You can prevent users from using EFS by blocking it using Group Policy. You should select the Computer Configuration container, right-click on Windows Settings and select Security Settings, Public Key Policies, Encrypting File System. Then you can clear the Allow users to encrypt files using EFS checkbox. You can enable or disable EFS in individual organizational units (OUs).
Before using EFS, you must ensure that your applications are compatible with EFS and the EFS API. If applications are incompatible, then EFS-protected files may be corrupted or, worse, not protected without proper authorization. For example, if you save and modify an EFS-protected file with the edit.com program (16-bit executable file) included in Windows, then all additional users will lose access to this file. Most Microsoft applications (including Microsoft Office, Notepad and Wordpad) are fully compatible with EFS.

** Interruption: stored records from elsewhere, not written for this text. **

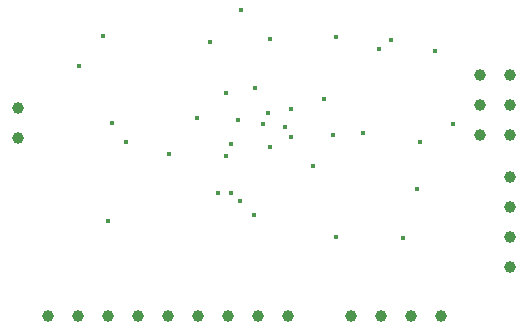
<source format=gbr>
%TF.GenerationSoftware,KiCad,Pcbnew,9.0.5*%
%TF.CreationDate,2025-10-30T12:00:35+09:00*%
%TF.ProjectId,MCU_Datalogger,4d43555f-4461-4746-916c-6f676765722e,1*%
%TF.SameCoordinates,Original*%
%TF.FileFunction,Plated,1,2,PTH,Drill*%
%TF.FilePolarity,Positive*%
%FSLAX46Y46*%
G04 Gerber Fmt 4.6, Leading zero omitted, Abs format (unit mm)*
G04 Created by KiCad (PCBNEW 9.0.5) date 2025-10-30 12:00:35*
%MOMM*%
%LPD*%
G01*
G04 APERTURE LIST*
%TA.AperFunction,ViaDrill*%
%ADD10C,0.400000*%
%TD*%
%TA.AperFunction,ComponentDrill*%
%ADD11C,1.000000*%
%TD*%
G04 APERTURE END LIST*
D10*
X146558000Y-65786000D03*
X148590000Y-63246000D03*
X149018281Y-78914281D03*
X149352000Y-70612000D03*
X150495000Y-72263000D03*
X154186652Y-73287652D03*
X156518143Y-70226001D03*
X157607000Y-63791000D03*
X158314500Y-76581000D03*
X159004000Y-68072000D03*
X159004000Y-73406000D03*
X159385000Y-76581000D03*
X159390237Y-72376036D03*
X159968364Y-70409636D03*
X160148503Y-77226809D03*
X160274000Y-61087000D03*
X161363999Y-78442304D03*
X161434501Y-67676090D03*
X162086993Y-70704940D03*
X162553553Y-69820447D03*
X162673414Y-72639718D03*
X162687000Y-63500000D03*
X163957000Y-70993000D03*
X164488499Y-71840062D03*
X164494500Y-69476709D03*
X166370000Y-74301000D03*
X167296000Y-68580000D03*
X168021000Y-71628000D03*
X168275000Y-63373000D03*
X168275000Y-80264000D03*
X170561000Y-71501000D03*
X171958000Y-64389000D03*
X172974000Y-63627000D03*
X173990000Y-80391000D03*
X175133000Y-76205000D03*
X175387000Y-72263000D03*
X176657000Y-64516000D03*
X178181000Y-70739000D03*
D11*
%TO.C,BAT*%
X141413000Y-69404000D03*
X141413000Y-71944000D03*
%TO.C,J2*%
X143953000Y-86995000D03*
X146493000Y-86995000D03*
X149033000Y-86995000D03*
X151573000Y-86995000D03*
X154113000Y-86995000D03*
X156653000Y-86995000D03*
X159193000Y-86995000D03*
X161733000Y-86995000D03*
X164273000Y-86995000D03*
%TO.C,J3*%
X169607000Y-86995000D03*
X172147000Y-86995000D03*
X174687000Y-86995000D03*
X177227000Y-86995000D03*
%TO.C,J4*%
X180457000Y-66548000D03*
X180457000Y-69088000D03*
X180457000Y-71628000D03*
X182997000Y-66548000D03*
X182997000Y-69088000D03*
X182997000Y-71628000D03*
%TO.C,J1*%
X183007000Y-75184000D03*
X183007000Y-77724000D03*
X183007000Y-80264000D03*
X183007000Y-82804000D03*
M02*

</source>
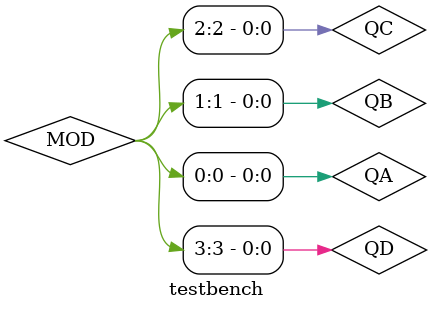
<source format=v>
`include "tester.v"
`include "T.v"

module testbench;
/*AUTOWIRE*/
wire VCC, CLK, QA, QB, QC, SA, SB, SC, E, F, G;

wire [3:0] MOD;

initial begin
    $dumpfile("ondas.vcd");
    $dumpvars;
end
//1101
assign SA = QA & ~(QD&QC&(~QB)) ;
assign SB = QB & SA | (QD&QC&(~QB)&QA); 
assign SC = QC & SB;


assign MOD[0] = QA;
assign MOD[1] = QB;
assign MOD[2] = QC;
assign MOD[3] = QD;

tester TESTER(
        .CLK (CLK),
        .VCC (VCC)
);

T UA(
    .t (1),
    .clk (CLK),
    .q (QA)
);

T UB(
    .t (SA),
    .clk (CLK),
    .q (QB)
);

T UC(
    .t (SB),
    .clk (CLK),
    .q (QC)
);

T UD(
    .t (SC),
    .clk (CLK),
    .q (QD)
);


endmodule


</source>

If an authorized user copies EFS-protected files to a FAT partition, the EFS protection will be removed. An unauthorized user should not be allowed to move or copy files to any Windows partitions. An unauthorized user can boot in addition to the permission system Windows NTFS, using a bootable floppy disk or a CD-ROM program that allows you to mount an NTFS share directory (e.g. Knoppix, NTFSDOS, Peter Nordahl-Hagen bootable floppy disk). As a result, he will be able to copy or move the file, but if he does not have the authorized user's EFS key, the file will remain encrypted.
Best Practices
The following are best practices for working with EFS.
- Define the number and identify DRA accounts.
- Generate DRA certificates for DRA accounts.
- Import DRA certificates into Active Directory(AD).
- Export and delete DRA private keys, storing them in two separate, secure, offline vaults.
- Introduce end users to the application methods and features of EFS.
- Periodically test DRA file recovery.
- If necessary, periodically run the Cipher command with the /u parameter to update the FEKs for added or removed DRAs.
EFS is a reliable and secure method of encrypting files and folders on Windows 2000 and later systems. Network administrators should build and enforce DRA policies and educate end users about the benefits and limitations of EFS.
Roger Grimes - Windows Editor IT Pro and Security Consultant. He has CPA, CISSP, CEH, CHFI, TICSA, MCT, MCSE: Security and Security+ certificates.